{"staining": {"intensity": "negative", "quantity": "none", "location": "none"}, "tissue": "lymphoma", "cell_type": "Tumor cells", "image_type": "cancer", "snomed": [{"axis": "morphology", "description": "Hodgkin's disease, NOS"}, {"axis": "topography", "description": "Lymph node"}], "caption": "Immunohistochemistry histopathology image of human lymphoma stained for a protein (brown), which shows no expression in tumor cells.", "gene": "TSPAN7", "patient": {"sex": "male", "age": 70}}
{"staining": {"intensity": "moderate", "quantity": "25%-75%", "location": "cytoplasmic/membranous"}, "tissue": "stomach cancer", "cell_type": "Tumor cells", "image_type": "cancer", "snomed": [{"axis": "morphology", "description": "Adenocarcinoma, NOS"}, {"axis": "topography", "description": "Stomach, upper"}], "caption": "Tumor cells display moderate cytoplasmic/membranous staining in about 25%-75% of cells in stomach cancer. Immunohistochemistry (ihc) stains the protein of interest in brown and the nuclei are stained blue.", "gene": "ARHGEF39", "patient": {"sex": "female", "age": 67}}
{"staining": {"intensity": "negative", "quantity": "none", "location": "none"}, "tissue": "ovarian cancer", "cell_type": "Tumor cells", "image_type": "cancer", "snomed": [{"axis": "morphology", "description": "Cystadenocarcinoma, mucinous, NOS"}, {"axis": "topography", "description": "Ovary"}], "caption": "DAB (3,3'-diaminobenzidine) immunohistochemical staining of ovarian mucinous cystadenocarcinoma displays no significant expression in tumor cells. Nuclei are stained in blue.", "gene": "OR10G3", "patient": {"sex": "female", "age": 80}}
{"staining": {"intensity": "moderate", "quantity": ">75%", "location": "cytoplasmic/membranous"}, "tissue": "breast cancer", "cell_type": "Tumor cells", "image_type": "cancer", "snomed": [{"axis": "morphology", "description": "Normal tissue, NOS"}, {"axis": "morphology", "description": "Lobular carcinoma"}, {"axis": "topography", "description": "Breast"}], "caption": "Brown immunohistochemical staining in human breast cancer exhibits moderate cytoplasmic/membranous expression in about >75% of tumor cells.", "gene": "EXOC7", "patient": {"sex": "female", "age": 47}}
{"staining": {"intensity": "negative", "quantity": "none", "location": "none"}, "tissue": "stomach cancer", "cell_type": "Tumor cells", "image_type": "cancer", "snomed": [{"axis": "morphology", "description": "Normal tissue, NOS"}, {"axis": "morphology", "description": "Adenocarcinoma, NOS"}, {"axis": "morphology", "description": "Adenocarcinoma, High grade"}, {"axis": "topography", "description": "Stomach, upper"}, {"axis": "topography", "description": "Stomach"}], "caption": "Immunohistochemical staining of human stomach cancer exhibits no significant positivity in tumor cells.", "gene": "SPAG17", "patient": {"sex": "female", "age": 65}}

..............................

Problem to work on » Nothing should be returned except the lines from the first line of the data above through the line with "cells display moderate", each one exact.

Solution to this problem »
{"staining": {"intensity": "negative", "quantity": "none", "location": "none"}, "tissue": "lymphoma", "cell_type": "Tumor cells", "image_type": "cancer", "snomed": [{"axis": "morphology", "description": "Hodgkin's disease, NOS"}, {"axis": "topography", "description": "Lymph node"}], "caption": "Immunohistochemistry histopathology image of human lymphoma stained for a protein (brown), which shows no expression in tumor cells.", "gene": "TSPAN7", "patient": {"sex": "male", "age": 70}}
{"staining": {"intensity": "moderate", "quantity": "25%-75%", "location": "cytoplasmic/membranous"}, "tissue": "stomach cancer", "cell_type": "Tumor cells", "image_type": "cancer", "snomed": [{"axis": "morphology", "description": "Adenocarcinoma, NOS"}, {"axis": "topography", "description": "Stomach, upper"}], "caption": "Tumor cells display moderate cytoplasmic/membranous staining in about 25%-75% of cells in stomach cancer. Immunohistochemistry (ihc) stains the protein of interest in brown and the nuclei are stained blue.", "gene": "ARHGEF39", "patient": {"sex": "female", "age": 67}}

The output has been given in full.